Ketharaman Swaminathan
Ketharaman Swaminathan - GTM360 Marketing Solutions - Pune 11 January, 2013, 17:59Be the first to give this comment the thumbs up 0 likes

Not sure why cash collection should be so costly. In this Finextra post, I've cited the example of an airline in India that has recently launched cash-on-delivery as a new mode of payment for booking air tickets. It has outsourced the cash collection to a third-party at a cost that is no greater than the MDF / MSC it incurs for accepting credit / debit card payments.

A Finextra member
A Finextra member 12 January, 2013, 10:45Be the first to give this comment the thumbs up 0 likes

@Ketharaman I think if you sit down with any corporate treasurer and ask them to itemise and quantify the cost of using cash in their distribution chain you will soon find that it quickly adds up once you consider invoice delays in cash payment collection, cost of collection itself (labour, vehicle, fuel), transportation of collected cash, securing it and risk of theft and fraud, insurance and manual back office reconciliation processes. I would be more than surprised to find that it all added up to less than the merchant service discount charged in any country. The COD example cited considers one cost in that list - the cost of transporting collected cash and ignores the others. The fact that we have a whole industry dedicated to removing cash from the system and a push by governments and central banks globally would suggest the cash isn't just a benign contributing factor on the cost of payments.

Ketharaman Swaminathan
Ketharaman Swaminathan - GTM360 Marketing Solutions - Pune 12 January, 2013, 11:42Be the first to give this comment the thumbs up 0 likes

@KillianC:

I'd rather believe what corporate treasurers do than what they say. And on this, I'll point to my comment here to avoid repetition.

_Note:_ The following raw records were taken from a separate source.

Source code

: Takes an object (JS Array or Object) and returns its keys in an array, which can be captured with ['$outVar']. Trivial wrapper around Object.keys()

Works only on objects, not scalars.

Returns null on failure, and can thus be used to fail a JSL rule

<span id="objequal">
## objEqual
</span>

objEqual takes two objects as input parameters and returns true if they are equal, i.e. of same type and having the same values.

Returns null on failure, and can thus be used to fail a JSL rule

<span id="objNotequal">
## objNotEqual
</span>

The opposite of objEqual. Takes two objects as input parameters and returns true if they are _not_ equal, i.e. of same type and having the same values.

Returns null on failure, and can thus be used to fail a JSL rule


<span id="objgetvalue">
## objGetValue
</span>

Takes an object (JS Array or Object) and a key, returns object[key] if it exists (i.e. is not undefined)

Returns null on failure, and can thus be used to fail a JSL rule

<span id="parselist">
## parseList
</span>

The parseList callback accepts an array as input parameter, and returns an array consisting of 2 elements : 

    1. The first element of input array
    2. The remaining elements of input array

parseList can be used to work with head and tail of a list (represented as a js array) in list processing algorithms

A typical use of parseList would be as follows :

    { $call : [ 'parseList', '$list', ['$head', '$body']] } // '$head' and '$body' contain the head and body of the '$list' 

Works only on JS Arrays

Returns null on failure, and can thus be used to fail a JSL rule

Just to clarify, in the airline COD example I've cited, I don't think the airline has ignored any cost: The third-party COD provider in question bears all the costs you've specified including cash collection, transport, deposit into the airline's bank account, cash-in-transit insurance, reconciliation, etc., and charges one flat fee to the airline, which is no higher than MDF / MSC. For the airline, this is the total cost of getting "cash in its bank account" and I don't see any extra costs being applicable relative to card payment. In fact, at no extra cost, the airline has also received a bank guarantee from the COD provider indemnifying the airline from the possibility of the COD provider going bankrupt during the T+2 day settlement cycle. 

Maybe the COD provider has underestimated its total cost and has quoted an unrealistically low fee to the airline but that's not the airline's problem. On second thoughts, I'll rule out the possibility of any gross underestimation since the same COD provider has been providing this service to at least 100 other OTAs and e-tailers over the last two years and it has managed to survive so far.